The White House still envisions Congress taking another crack at some version of President Biden’s $1.7 billion Build Back Better Act, and though many doubt the future of the social and climate plan, clients should still watch for possible tax changes.
“Wealthy clients should be contacting their advisors now about tax planning and whether they should be accelerating recognition of income and deferring deductions before any tax legislation is passed,” said James G. McGrory, CPA and shareholder at Drucker & Scaccetti in Philadelphia.
The biggest challenge facing wealthy taxpayers over BBB remains the complexity of the Internal Revenue Code, said Lisa Cappiello, director in the Personal Wealth Advisors Group at Eisner Amper in New York. “The Build Back Better Act had many wealthy taxpayers bracing for higher tax rates and, although various provisions were eliminated before being passed by the House [in November], the bill currently sitting with the Senate includes provisions that may apply to the 2021 tax year,” she said.

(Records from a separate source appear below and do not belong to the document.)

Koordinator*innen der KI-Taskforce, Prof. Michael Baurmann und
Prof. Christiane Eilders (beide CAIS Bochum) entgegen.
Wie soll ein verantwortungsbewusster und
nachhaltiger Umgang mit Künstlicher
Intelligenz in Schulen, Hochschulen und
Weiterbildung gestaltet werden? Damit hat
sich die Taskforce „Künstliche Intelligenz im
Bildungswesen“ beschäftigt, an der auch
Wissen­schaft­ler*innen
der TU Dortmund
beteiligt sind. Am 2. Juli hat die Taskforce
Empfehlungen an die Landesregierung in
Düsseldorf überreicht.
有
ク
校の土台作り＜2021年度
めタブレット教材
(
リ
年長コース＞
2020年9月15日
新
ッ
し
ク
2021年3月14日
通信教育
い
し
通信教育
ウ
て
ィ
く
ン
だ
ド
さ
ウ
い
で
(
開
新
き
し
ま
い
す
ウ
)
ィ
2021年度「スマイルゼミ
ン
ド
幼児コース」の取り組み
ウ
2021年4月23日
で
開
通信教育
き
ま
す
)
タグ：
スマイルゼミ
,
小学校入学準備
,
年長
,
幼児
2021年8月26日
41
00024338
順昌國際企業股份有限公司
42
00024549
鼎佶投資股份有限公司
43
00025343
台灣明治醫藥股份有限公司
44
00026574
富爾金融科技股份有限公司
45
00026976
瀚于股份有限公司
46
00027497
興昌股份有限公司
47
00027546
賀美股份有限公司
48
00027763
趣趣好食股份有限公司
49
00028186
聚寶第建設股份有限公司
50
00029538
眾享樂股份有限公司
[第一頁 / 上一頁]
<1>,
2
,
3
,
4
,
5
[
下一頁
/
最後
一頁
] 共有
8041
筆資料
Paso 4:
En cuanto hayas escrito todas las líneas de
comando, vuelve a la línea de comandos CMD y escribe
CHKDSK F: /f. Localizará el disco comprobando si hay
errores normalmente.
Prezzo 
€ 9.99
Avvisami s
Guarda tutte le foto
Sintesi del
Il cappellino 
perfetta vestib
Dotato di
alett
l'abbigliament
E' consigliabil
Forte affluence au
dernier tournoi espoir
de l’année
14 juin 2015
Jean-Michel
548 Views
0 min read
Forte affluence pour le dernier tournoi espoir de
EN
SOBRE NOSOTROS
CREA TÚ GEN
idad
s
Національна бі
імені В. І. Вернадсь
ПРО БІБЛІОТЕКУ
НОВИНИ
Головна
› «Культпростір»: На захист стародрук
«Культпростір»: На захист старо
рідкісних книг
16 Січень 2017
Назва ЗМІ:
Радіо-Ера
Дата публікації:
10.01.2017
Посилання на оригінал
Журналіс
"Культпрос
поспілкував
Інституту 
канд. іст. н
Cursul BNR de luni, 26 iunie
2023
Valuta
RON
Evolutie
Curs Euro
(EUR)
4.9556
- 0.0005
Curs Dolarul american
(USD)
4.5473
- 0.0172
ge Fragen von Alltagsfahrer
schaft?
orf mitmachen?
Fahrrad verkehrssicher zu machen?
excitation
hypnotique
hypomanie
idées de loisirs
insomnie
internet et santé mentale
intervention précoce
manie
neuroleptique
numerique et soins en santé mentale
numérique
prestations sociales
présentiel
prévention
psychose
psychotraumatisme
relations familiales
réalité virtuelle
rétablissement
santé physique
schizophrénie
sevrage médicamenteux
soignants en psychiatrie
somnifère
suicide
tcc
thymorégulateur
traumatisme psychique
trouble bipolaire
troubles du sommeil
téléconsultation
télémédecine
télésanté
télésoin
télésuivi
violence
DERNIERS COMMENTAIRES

Mary Kay Foss, a CPA in Walnut Creek, Calif., and an active member of American Institute of CPAs, said, “As a group we’re very concerned about the retroactive nature of some of the BBB provisions.”
Other provisions—a qualified small business stock (QSBS) exclusion, as well as changes to the state and local tax (SALT) cap limitation and the excess business loss limitation rules—“may lead to additional hurdles for high-net-worth taxpayers,” Cappiello said.
Another provision was a new 5% surtax on trusts and estates with modified adjusted gross income (MAGI) greater than $200,000 and an additional 3% surtax on trusts and estates with MAGI exceeding $500,000, McGrory said. “Although it’s uncertain if any legislation that passes will be retroactive to Jan. 1, wealthy individuals owning trusts should consider accelerating income—for example, by selling highly appreciated securities—while the surtax doesn’t apply,” he said.
Retirement plans also figured in the act, and “the BBB focus on the backdoor Roth seemed way out of proportion,” Foss said. “Congress was concerned with wealthy taxpayers stuffing their Roth IRAs with after-tax money, but the majority of users of the backdoor Roth were youngish people who made too much money to make a Roth contribution.
“The abuse wasn’t with the backdoor Roth,” Foss said. “It occurred in 401(k) plans that allowed unlimited after-tax contributions to the Roth 401(k) portion of the plan. Large contributions and fast-growing investments led to the big balances that made the news.
“Taking [Roth IRAs] away by BBB doesn’t make sense to me,” she added. “But until it happens, I recommend that taxpayers continue to maximize their use of Roth.”
Added McGrory, “Wealthy clients considering a backdoor Roth contribution should reach out to their advisors to discuss the likelihood of whether any tax law change here would be retroactive to the beginning of the year.”